» EXTRAIT CHOISI
━━━━━━━━━━━━━━━━

Il y a à peine une semaine, le 23 octobre précisément, le iPod a eu 21 ans. Napster, pour ceux qui se souviennent, date de 23 ans. Pour le meilleur ou pour le pire, en 20 ans, la musique est devenue omniprésente et accessible, mais elle est devenue aujourd’hui une industrie de distribution.
TopoLocal fait le choix de s’intéresser à la musique locale. Entrevue avec Alexis Vaillancourt-Chartrand, enseignant de littérature au Cégep de Saint-Jérôme et résident de Gore, qui vient de lancer son tout premier Album.
Bien que le disque soit disponible sur toutes les plateformes habituelles, Alexis Vaillancourt-Chartrand préfère que les gens se le procurent sur Bandcamp. On peut d’ailleurs s’y procurer le CD comme objet physique, pour ceux qui font ce choix.


Votre disque s’appelle « Voilà du nouveau. » Ça va avec le chandail que vois portez! Donc vous avez de la «merch» c’est ça? C’est la première fois que vous faites un disque?
« Un disque, oui. Bon, j’ai souvent composé des chansons dans ma vie, pour toutes sortes de circonstances . D’ailleurs ici, au cégep, il y a une option théâtre dans laquelle j’ai contribué à plusieurs productions, en tant que musicien et en tant que compositeur aussi. Le professeur de théâtre avec qui je me suis bien acoquiné, Patrice Joly, il aime beaucoup ça, mener les étudiants dans la création, et les professeurs aussi.
Encore l’automne passé, on a fait une production très chouette autour des Remarquables oubliés de Serge Bouchard. J’ai composé quatre chansons originales pour ça, avec des personnages de Serge Bouchard dans mes chansons. Bref, ça m’est arrivé de composer, mais d’arriver à un album comme ça, oui, c’est la première fois. »
Et alors arrive votre disque, disponible en CD et, bien sûr, en ligne…
« Je dirais que l’élément déclencheur, c’est ma conjointe. Il est temps que tu aboutisses et que tu fasses un album, a-t-elle dit, parce que j’accumule des chansons depuis des années, au fond depuis que j’étais moi-même étudiant. Je suis entré d’abord au cégep, à Lionel-Groulx, en piano jazz, puis après ça, j’ai bifurqué vers Sciences humaines au Vieux Montréal. Mais j’aurais voulu faire une carrière d’artiste compositeur interprète. Bon, la vie me mené ailleurs. Je suis allé en littérature, mais j’ai toujours continué à pratiquer la musique et là, j’ai accumulé des chansons. J’ai continué à faire ça comme violon d’Ingres.

━━━━━━━━━━━━━━━━

» LES DONNÉES
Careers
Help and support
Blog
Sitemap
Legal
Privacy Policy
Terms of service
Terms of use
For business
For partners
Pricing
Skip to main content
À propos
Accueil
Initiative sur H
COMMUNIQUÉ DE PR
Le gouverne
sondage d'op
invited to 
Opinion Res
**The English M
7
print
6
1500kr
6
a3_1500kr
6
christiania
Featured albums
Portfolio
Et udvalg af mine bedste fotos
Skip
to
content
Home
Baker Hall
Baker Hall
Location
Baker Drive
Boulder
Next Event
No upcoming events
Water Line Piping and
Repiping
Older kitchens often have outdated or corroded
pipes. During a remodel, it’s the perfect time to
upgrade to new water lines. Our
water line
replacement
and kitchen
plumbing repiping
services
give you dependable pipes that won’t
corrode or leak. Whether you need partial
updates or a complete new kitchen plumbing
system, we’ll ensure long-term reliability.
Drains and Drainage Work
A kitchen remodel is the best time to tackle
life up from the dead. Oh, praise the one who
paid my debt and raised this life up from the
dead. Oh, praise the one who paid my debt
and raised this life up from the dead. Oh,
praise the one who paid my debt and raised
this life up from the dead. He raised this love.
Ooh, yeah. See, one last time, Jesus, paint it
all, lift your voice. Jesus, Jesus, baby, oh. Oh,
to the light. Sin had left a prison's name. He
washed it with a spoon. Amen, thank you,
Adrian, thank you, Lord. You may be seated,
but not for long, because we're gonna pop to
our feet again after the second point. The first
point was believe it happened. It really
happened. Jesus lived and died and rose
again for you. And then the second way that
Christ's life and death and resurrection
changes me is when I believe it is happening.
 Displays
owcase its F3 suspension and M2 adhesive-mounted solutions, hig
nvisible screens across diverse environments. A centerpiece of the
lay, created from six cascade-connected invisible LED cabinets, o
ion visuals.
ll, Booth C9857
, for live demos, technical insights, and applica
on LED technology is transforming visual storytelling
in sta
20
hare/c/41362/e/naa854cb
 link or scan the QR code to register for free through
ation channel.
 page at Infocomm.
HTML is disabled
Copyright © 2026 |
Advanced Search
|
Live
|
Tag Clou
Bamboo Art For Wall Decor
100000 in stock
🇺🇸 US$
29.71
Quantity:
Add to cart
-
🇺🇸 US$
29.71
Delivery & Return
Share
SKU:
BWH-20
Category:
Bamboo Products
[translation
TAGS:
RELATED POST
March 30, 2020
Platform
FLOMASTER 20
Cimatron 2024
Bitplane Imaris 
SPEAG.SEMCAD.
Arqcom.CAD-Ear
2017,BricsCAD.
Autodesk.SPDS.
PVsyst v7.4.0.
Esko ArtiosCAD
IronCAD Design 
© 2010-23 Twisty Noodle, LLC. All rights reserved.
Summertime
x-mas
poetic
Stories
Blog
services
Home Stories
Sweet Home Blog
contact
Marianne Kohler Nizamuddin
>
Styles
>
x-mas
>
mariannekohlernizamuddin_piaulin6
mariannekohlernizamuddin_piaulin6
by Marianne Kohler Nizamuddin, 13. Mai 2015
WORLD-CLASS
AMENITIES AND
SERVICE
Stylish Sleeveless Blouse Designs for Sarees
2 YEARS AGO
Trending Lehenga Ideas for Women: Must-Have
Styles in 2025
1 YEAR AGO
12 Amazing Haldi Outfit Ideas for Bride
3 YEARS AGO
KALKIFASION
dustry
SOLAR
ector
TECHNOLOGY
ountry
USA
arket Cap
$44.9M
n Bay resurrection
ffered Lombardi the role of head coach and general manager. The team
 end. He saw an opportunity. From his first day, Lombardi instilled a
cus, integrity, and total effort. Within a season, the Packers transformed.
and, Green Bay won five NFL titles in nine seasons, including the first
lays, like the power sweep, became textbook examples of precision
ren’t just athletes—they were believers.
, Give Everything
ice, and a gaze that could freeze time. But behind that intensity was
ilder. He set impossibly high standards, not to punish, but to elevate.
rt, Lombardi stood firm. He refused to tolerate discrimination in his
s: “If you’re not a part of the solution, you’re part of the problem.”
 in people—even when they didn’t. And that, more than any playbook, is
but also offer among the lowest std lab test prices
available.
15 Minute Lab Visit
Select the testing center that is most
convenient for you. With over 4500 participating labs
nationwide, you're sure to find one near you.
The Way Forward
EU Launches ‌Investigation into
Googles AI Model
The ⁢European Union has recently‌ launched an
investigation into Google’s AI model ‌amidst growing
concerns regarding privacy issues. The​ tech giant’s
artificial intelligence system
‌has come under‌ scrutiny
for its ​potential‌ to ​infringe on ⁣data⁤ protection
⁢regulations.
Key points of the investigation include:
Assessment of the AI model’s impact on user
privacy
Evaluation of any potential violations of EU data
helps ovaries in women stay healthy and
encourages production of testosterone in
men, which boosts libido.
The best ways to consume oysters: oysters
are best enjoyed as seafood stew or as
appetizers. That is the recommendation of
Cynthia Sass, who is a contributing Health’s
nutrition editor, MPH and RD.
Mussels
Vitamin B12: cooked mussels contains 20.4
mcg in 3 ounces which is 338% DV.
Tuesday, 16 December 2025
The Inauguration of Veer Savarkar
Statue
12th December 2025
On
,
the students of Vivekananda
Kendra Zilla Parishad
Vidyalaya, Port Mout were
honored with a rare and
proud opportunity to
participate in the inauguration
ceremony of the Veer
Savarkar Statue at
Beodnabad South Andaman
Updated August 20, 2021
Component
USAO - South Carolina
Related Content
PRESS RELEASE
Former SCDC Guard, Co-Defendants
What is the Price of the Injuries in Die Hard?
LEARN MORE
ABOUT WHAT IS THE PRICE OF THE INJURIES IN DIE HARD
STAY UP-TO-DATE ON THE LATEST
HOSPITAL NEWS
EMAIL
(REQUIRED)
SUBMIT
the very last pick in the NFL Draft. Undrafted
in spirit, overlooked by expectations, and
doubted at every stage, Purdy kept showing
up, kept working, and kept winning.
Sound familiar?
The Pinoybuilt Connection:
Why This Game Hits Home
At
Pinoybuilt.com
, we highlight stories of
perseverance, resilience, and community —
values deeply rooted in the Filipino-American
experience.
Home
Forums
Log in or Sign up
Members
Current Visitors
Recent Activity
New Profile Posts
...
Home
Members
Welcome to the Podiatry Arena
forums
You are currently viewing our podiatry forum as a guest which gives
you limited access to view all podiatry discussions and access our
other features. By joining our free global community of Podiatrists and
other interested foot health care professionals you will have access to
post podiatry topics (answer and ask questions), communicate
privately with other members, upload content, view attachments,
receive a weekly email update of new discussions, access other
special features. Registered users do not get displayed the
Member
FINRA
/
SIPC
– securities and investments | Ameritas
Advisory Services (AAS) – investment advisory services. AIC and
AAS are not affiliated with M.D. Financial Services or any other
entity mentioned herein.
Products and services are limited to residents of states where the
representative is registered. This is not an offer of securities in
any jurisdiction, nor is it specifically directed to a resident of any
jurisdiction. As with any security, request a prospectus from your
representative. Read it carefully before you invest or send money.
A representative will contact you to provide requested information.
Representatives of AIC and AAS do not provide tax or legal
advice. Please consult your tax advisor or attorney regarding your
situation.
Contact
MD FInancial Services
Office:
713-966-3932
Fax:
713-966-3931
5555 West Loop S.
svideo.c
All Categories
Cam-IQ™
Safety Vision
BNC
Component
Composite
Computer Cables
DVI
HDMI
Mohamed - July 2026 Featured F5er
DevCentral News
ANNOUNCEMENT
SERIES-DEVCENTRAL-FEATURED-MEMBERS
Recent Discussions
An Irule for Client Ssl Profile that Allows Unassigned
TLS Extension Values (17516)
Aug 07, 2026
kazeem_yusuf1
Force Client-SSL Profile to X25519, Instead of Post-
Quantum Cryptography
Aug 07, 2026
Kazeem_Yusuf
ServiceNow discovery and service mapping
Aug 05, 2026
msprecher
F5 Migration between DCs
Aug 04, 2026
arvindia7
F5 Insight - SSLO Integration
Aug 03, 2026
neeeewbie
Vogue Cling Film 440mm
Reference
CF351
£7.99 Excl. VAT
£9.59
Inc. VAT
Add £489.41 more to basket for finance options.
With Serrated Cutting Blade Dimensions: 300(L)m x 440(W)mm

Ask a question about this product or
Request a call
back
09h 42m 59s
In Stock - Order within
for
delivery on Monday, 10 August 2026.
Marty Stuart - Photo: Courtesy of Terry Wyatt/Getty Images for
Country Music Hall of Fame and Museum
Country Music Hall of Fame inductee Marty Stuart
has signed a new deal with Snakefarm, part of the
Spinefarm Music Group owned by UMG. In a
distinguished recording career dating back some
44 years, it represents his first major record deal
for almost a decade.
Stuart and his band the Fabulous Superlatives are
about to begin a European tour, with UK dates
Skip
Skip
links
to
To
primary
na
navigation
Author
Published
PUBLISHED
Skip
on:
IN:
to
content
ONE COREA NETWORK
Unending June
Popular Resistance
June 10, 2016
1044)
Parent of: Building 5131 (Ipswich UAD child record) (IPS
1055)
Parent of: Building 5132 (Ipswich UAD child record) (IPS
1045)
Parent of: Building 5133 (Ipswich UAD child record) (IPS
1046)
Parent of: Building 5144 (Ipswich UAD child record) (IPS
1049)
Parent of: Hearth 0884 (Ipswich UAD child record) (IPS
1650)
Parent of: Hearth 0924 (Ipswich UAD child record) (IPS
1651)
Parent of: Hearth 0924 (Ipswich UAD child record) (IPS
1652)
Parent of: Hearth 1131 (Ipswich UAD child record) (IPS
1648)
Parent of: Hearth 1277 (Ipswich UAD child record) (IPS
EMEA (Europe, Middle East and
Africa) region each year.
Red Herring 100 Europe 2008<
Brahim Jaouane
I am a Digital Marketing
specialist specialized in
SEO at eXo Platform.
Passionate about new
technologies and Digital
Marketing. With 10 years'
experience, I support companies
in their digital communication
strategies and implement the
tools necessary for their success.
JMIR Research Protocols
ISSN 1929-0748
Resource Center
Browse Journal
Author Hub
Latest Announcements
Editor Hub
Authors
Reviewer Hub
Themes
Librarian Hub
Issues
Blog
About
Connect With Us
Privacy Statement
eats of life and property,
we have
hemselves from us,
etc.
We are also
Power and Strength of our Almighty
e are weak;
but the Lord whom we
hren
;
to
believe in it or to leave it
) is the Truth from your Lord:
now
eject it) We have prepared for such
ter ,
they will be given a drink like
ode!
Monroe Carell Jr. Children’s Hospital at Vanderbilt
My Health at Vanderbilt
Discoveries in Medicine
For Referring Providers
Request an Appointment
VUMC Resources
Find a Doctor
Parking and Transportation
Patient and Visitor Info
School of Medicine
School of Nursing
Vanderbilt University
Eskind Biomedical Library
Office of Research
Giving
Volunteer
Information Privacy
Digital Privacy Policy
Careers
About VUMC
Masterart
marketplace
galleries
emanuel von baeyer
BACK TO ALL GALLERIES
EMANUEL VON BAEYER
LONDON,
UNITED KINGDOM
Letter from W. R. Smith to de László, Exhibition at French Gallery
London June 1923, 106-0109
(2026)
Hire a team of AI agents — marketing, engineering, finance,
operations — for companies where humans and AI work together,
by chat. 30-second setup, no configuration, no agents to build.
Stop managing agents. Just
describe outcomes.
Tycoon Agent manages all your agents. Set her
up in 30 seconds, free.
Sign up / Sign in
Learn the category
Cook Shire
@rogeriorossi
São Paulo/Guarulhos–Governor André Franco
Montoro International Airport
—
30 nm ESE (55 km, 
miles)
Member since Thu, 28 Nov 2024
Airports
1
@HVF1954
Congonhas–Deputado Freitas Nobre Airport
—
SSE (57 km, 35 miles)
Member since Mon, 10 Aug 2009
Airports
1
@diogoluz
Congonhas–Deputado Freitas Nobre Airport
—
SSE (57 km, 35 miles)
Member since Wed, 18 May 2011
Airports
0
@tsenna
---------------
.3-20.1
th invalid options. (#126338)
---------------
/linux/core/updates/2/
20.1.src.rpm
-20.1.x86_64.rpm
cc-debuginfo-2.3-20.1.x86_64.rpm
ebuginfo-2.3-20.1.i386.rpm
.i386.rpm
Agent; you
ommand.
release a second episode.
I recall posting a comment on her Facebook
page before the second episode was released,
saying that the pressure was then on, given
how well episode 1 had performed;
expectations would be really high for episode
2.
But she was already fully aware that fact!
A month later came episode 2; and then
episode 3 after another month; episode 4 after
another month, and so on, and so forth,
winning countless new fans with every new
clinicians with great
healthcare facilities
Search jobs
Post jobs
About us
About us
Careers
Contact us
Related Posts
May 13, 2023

━━━━━━━━━━━━━━━━

» TRAVAIL DEMANDÉ
Recopiez sans rien changer le passage de l'entrevue qui commence par « Il y a à peine » et se termine par « industrie de distribution. ». Répondez en vous appuyant uniquement sur l'entrevue.

» EXERCICE CORRIGÉ
Il y a à peine une semaine, le 23 octobre précisément, le iPod a eu 21 ans. Napster, pour ceux qui se souviennent, date de 23 ans. Pour le meilleur ou pour le pire, en 20 ans, la musique est devenue omniprésente et accessible, mais elle est devenue aujourd’hui une industrie de distribution.